■ Provided data
■ ■ ■ ■ ■

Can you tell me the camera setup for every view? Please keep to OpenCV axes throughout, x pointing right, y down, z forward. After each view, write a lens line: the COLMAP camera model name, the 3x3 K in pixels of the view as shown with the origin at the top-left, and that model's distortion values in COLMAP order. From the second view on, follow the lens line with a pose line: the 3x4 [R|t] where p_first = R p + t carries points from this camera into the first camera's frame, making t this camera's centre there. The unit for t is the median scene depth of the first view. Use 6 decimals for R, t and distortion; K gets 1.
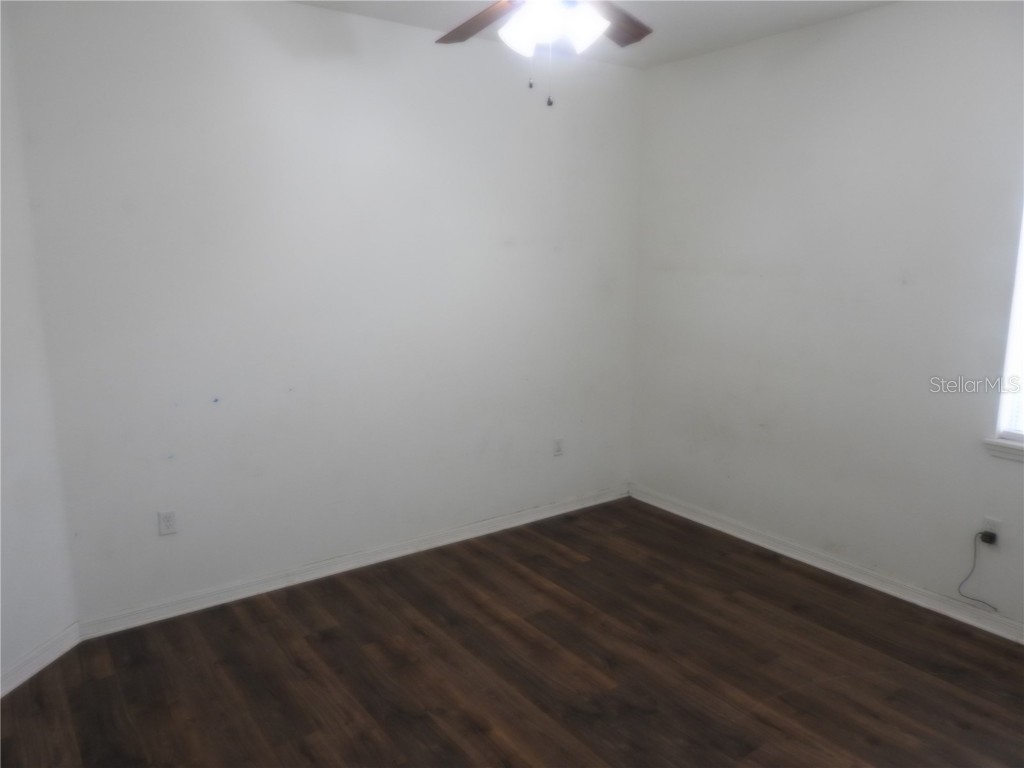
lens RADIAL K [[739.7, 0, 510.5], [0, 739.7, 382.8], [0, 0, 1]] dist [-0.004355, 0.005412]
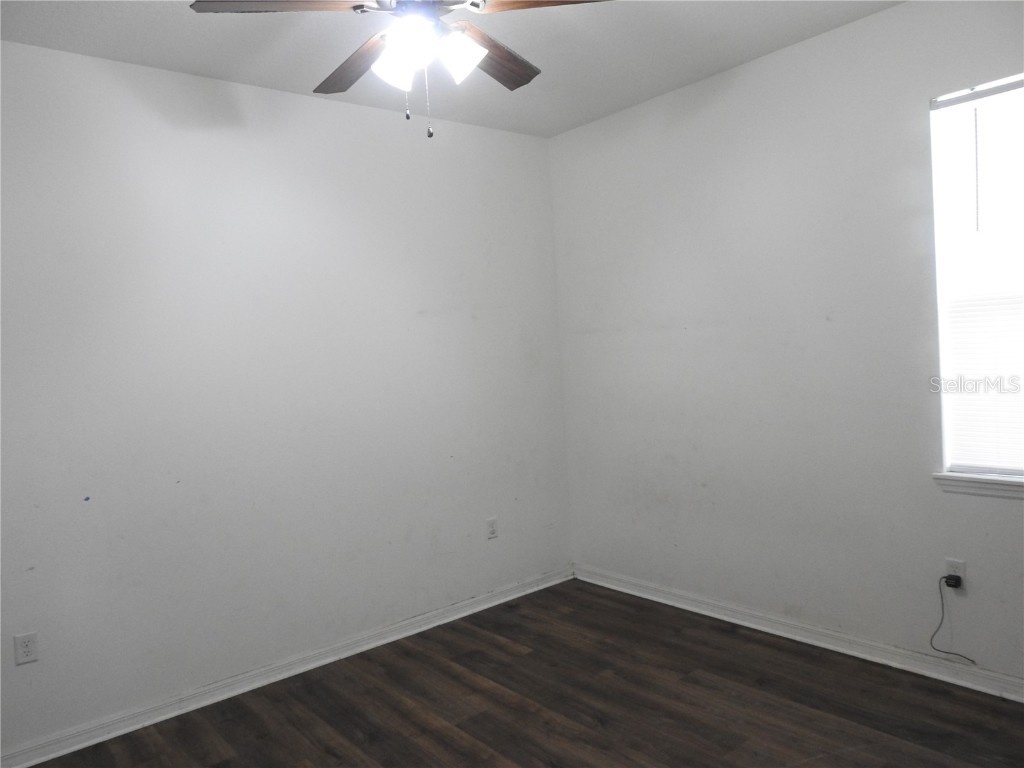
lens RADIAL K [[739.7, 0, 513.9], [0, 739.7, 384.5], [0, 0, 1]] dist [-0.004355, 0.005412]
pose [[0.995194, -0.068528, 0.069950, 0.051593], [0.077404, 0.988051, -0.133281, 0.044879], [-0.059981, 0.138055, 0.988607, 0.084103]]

■ ■ ■ ■ ■

■ The task
Reproduce the listing with "decimals" swapped for "decimal places" and everything else left as it is. Omit the pictures from your answer.

■ Response to this exercise
Can you tell me the camera setup for every view? Please keep to OpenCV axes throughout, x pointing right, y down, z forward. After each view, write a lens line: the COLMAP camera model name, the 3x3 K in pixels of the view as shown with the origin at the top-left, and that model's distortion values in COLMAP order. From the second view on, follow the lens line with a pose line: the 3x4 [R|t] where p_first = R p + t carries points from this camera into the first camera's frame, making t this camera's centre there. The unit for t is the median scene depth of the first view. Use 6 decimal places for R, t and distortion; K gets 1.
lens RADIAL K [[739.7, 0, 510.5], [0, 739.7, 382.8], [0, 0, 1]] dist [-0.004355, 0.005412]
lens RADIAL K [[739.7, 0, 513.9], [0, 739.7, 384.5], [0, 0, 1]] dist [-0.004355, 0.005412]
pose [[0.995194, -0.068528, 0.069950, 0.051593], [0.077404, 0.988051, -0.133281, 0.044879], [-0.059981, 0.138055, 0.988607, 0.084103]]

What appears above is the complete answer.